While a closer by committee bullpen works in rare occasions, most teams generally don’t find much success in the tactic. The winners have one closer, and everyone on the roster knows that. Right now, the Giants don’t have a set-in-stone closer, nor does there appear to be any set roles assigned. There’s no flow.
The loss of Brian Wilson has come back to bite the Giants. After Santiago Casilla posted a spectacular 1.17 ERA in his first 24 appearances, Wilson’s loss didn’t seem to hurt so bad. Sure, everybody loves Wilson’s beard and antics, but his fellow bullpen mate (Casilla) appeared to have better stuff than him, and he took the closer’s job and ran with it.
The calendar flipped to June and Casilla was quietly making a case for an All-Star bid. In fact, he was arguably the best closer in the National League at the time. However, June struck pretty hard on him. In 27 appearances since June 1st, he has totaled a 5.85 ERA, blown five saves, and most notably, lost his job as the Giants’ closer
Now, Wilson is starting to come back into the picture. The bearded one won’t be making the current situation any brighter for the Giants. All he can do is watch the Giants’ scuffling bullpen surrender run after run. Granted, his knack of making close games “torture” has rubbed off on Casilla and others for that matter, there’s a bold difference— Wilson always got the final out unscathed, while the current Giants in the ‘pen don’t possess that vital trait (perhaps he will wind up in the Giants 2013 plans after all).
Which brings us to the question— why did skipper Bruce Bochy strip Casilla of his closer duties and call for a closer by committee situation?
Because he didn’t have a choice? That’s no excuse. Yes, Bochy provided Casilla with a surplus of chances to rebound, but his mind-boggling decision to switch to the tactic has yet to pay off, mainly because guys are out of their respective comfort zones. Sergio Romo isn’t a closer. His fragile knees and scurvy slider that punishes his arm, are two components that will always hinder his chances of ever becoming a closer. While he can fill-in occasionally, the set-up man role suits him best as it’s less of a workload.

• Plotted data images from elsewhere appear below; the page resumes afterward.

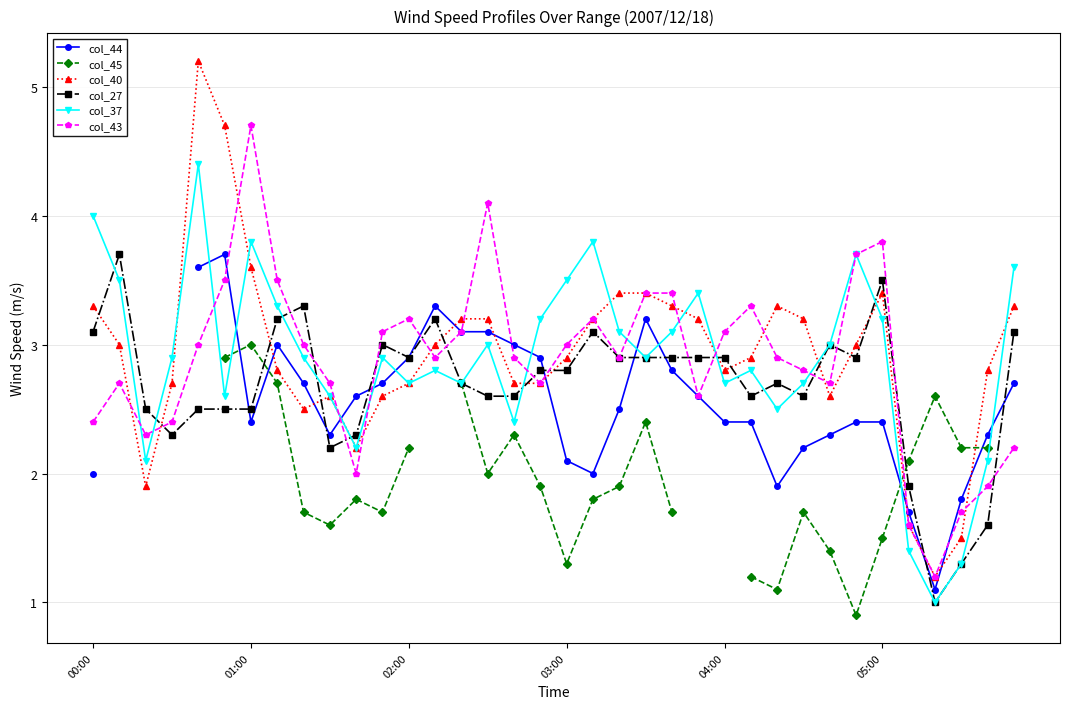

What is the maximum value shown in the chart?

5.2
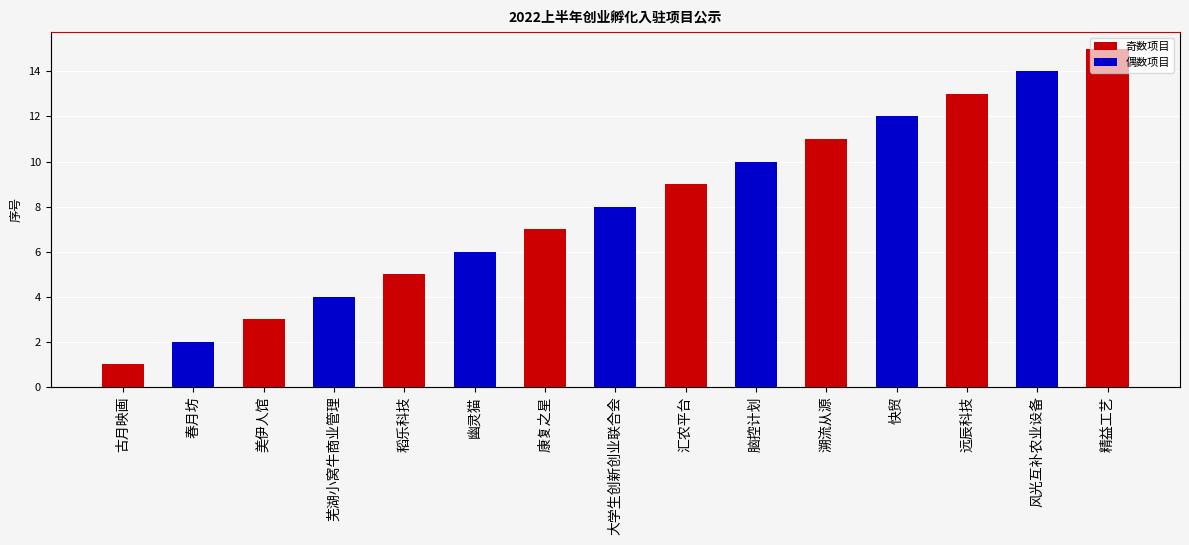

Reading right to left, list all the values displayed in this chart.

精益工艺=15	风光互补农业设备=14	远辰科技=13	快贸=12	溯流从源=11	脑控计划=10	汇农平台=9	大学生创新创业联合会=8	康复之星=7	幽灵猫=6	稻乐科技=5	芜湖小窝牛商业管理=4	美伊人馆=3	春月坊=2	古月映画=1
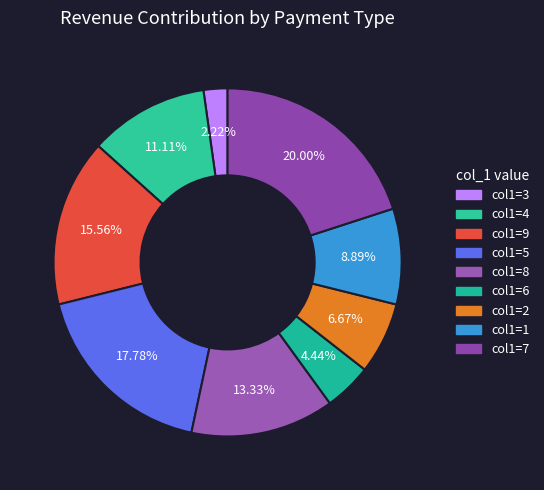

To the nearest percent, what is the average slice percentage?

11%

Jeremy Affeldt is not a closer either. He might’ve saved 14 games for the Royals in 2004, but he’s not 25 anymore, he’s 33. When he’s at best, he fills the lefty specialist role or the guy who comes in and east up a few innings.
Simply, not everyone is born to be a closer. The Giants’ 2010 World Series bullpen was one of the best in the game at the time. Why? Everyone had specific roles. This 2012 Giants ‘pen is everything but organized, which is exactly why Casilla should get another chance to fill a struggling area of need.

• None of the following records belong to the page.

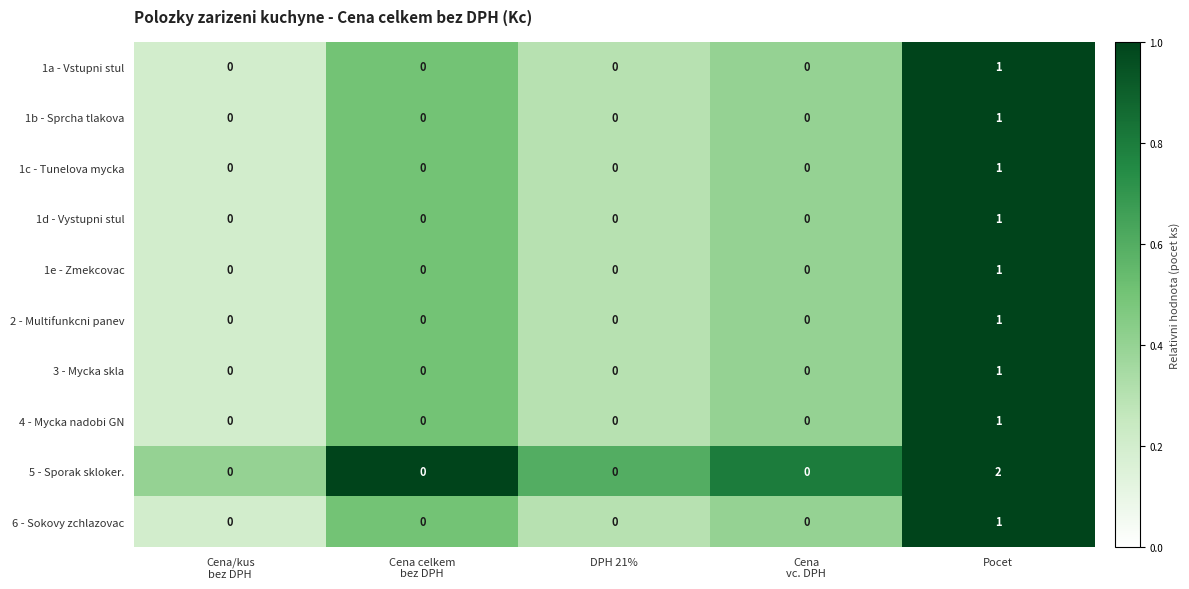

The value of 6 - Sokovy zchlazovac at Pocet is 1. True or false?

True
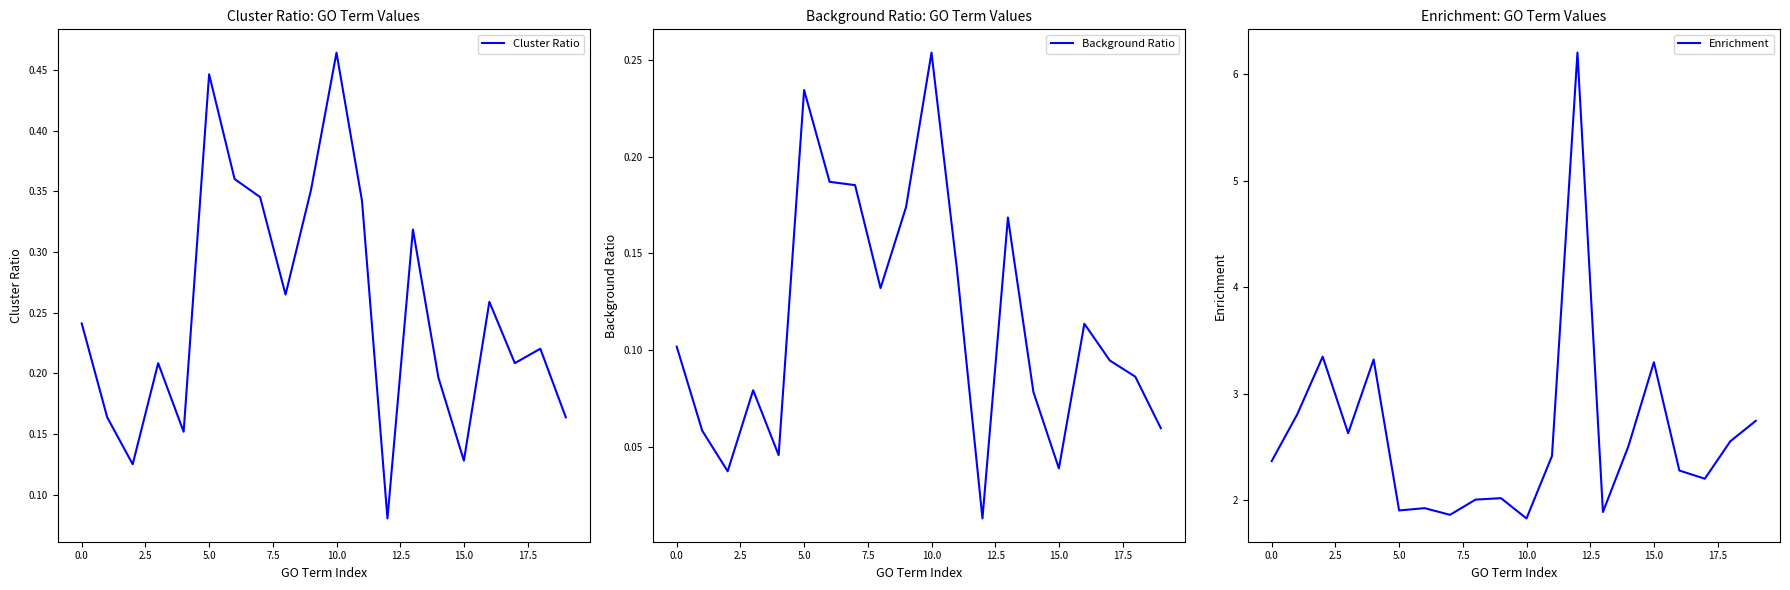

Which label corresponds to the largest value in the chart?

12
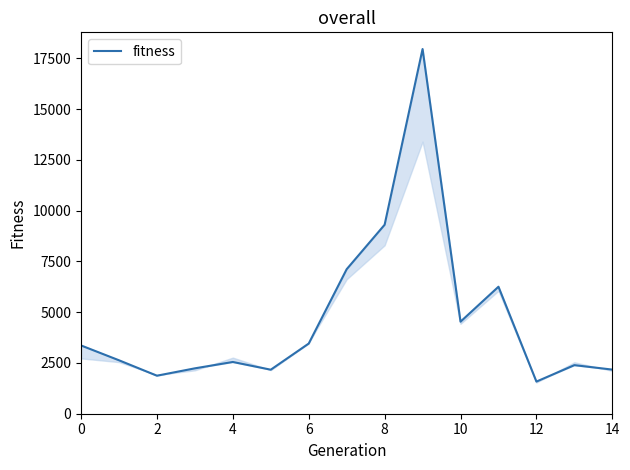

How many categories are shown in the chart?

15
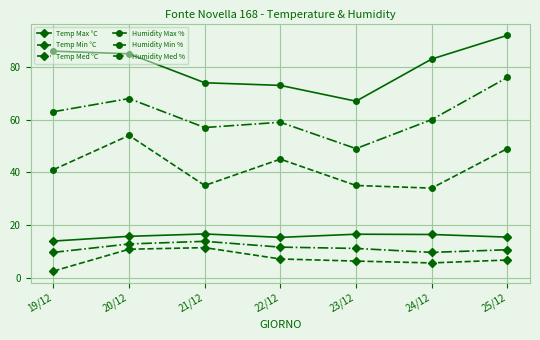

What is the difference between the highest and lowest values at 24/12?

77.4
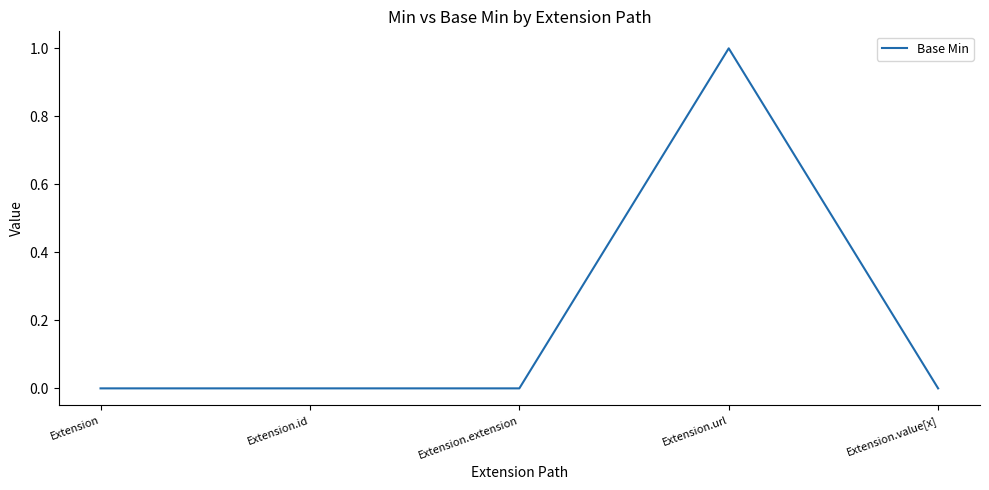

True or false: the data shows 0 at Extension.value[x].

True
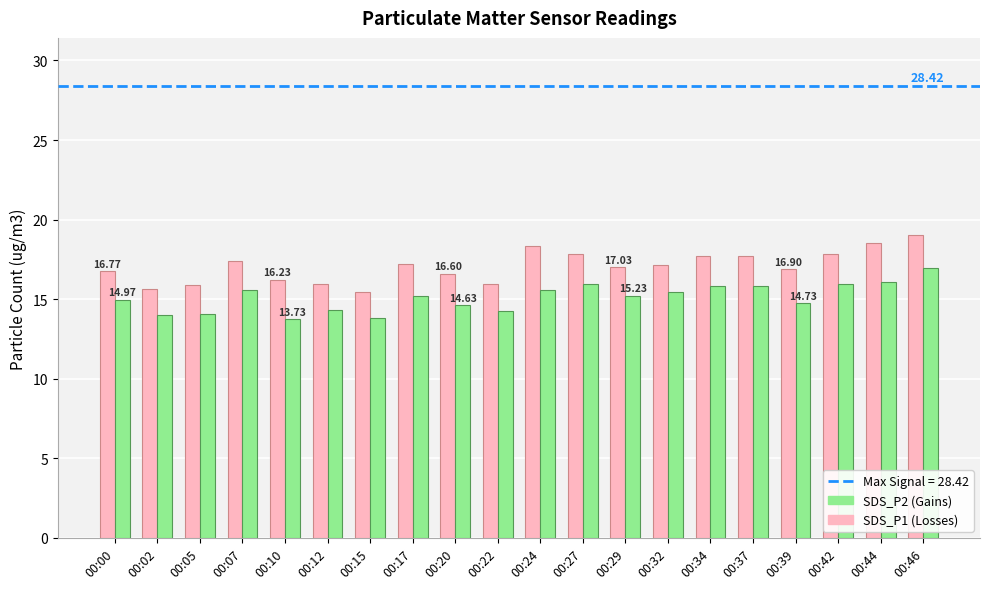

How many data points does each series have?

20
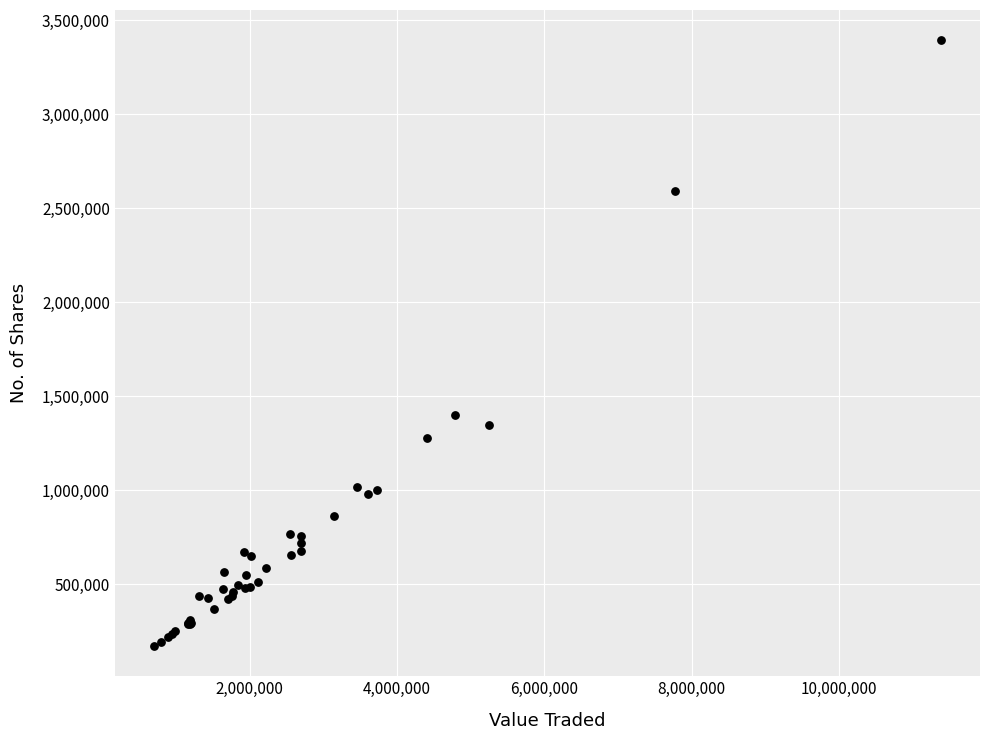

What Y value in the scatter plot is closest to 1781829?

1398557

Casilla’s return to the closer’s spot would eliminate the guessing game. Plus, he has displayed that he boasts the potential to be a closer. Maybe his minor blister injury wasn’t a sneaky joke. Maybe it was actually effecting his off-speed pitches. That’s a mystery that will never be fully solved. However, one thing is fairly well-known— Casilla must utilize his nasty off speed pitches rather than heavily relying on his fastball to induce outs. That has been said many times before, but it’s spot on.
If the Giants reach the playoffs, one thing is for sure— a closer by committee approach isn’t going to earn them a spot in the World Series. As wobbly as their bullpen has been in 2012, there must be some consistency in roles for improvement to take place.
Starting pitching and a good bullpen is a recipe for success. Thus far, the Giants don’t have a very good recipe.